--- begin ---

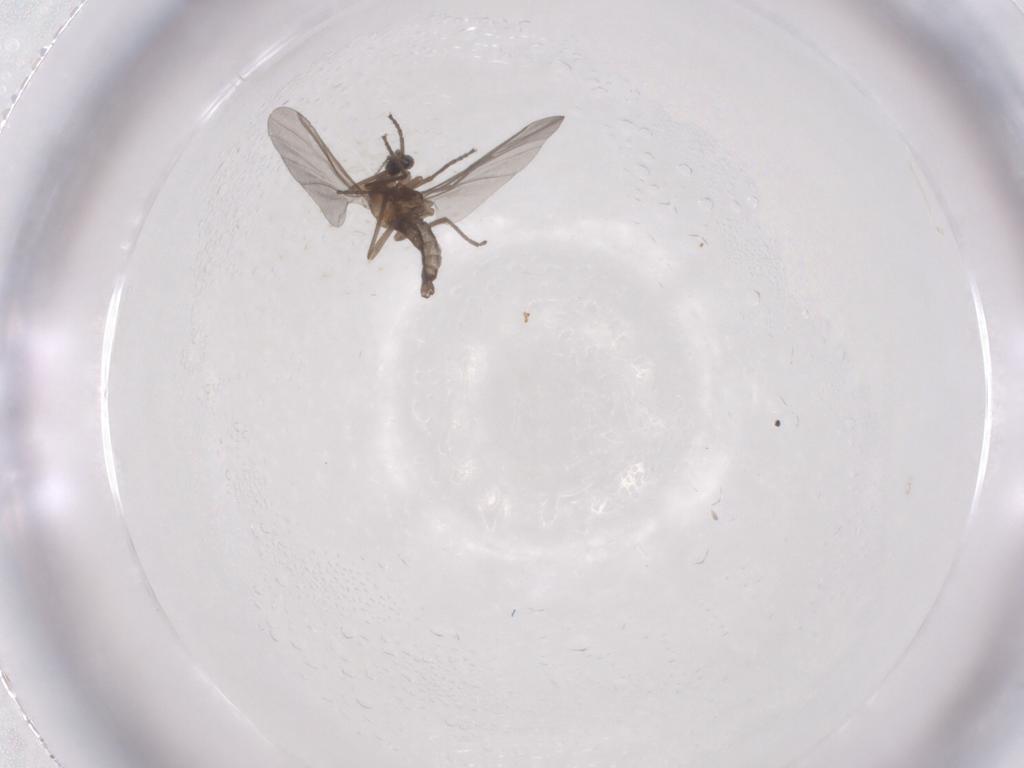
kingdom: Animalia
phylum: Arthropoda
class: Insecta
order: Diptera
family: Cecidomyiidae
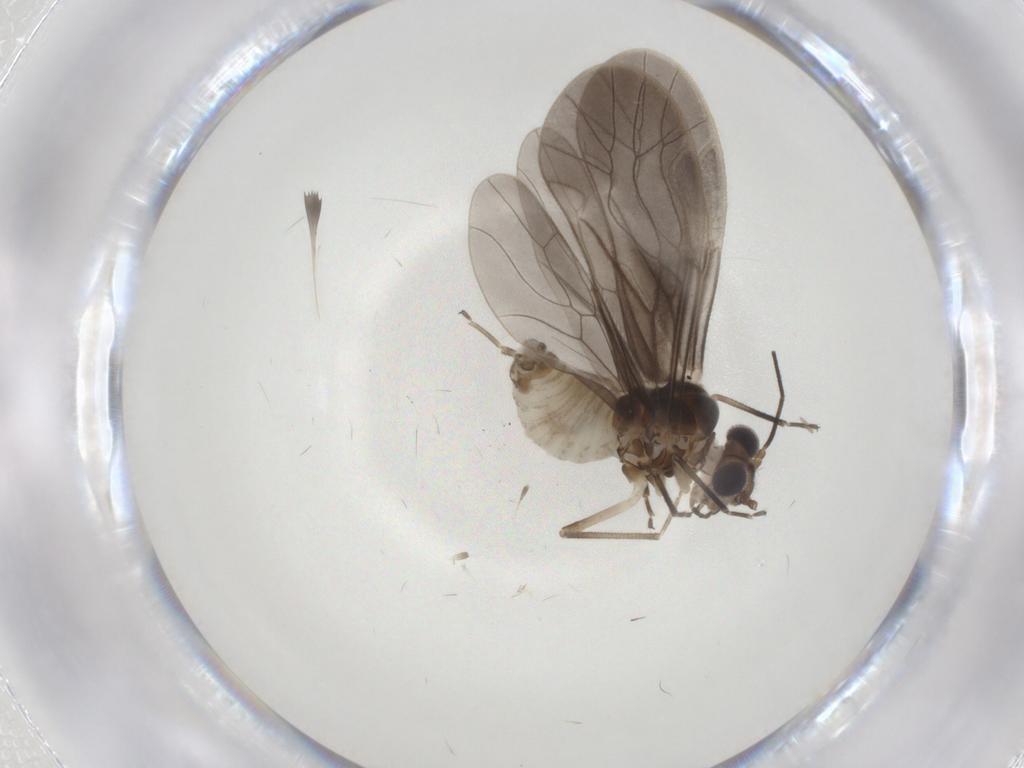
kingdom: Animalia
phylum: Arthropoda
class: Insecta
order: Psocodea
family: Caeciliusidae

--- end ---

* **Exercise aim**
Return the text lines of the material word for word, omitting the pictures.

* **Final result**
kingdom: Animalia
phylum: Arthropoda
class: Insecta
order: Diptera
family: Cecidomyiidae
kingdom: Animalia
phylum: Arthropoda
class: Insecta
order: Psocodea
family: Caeciliusidae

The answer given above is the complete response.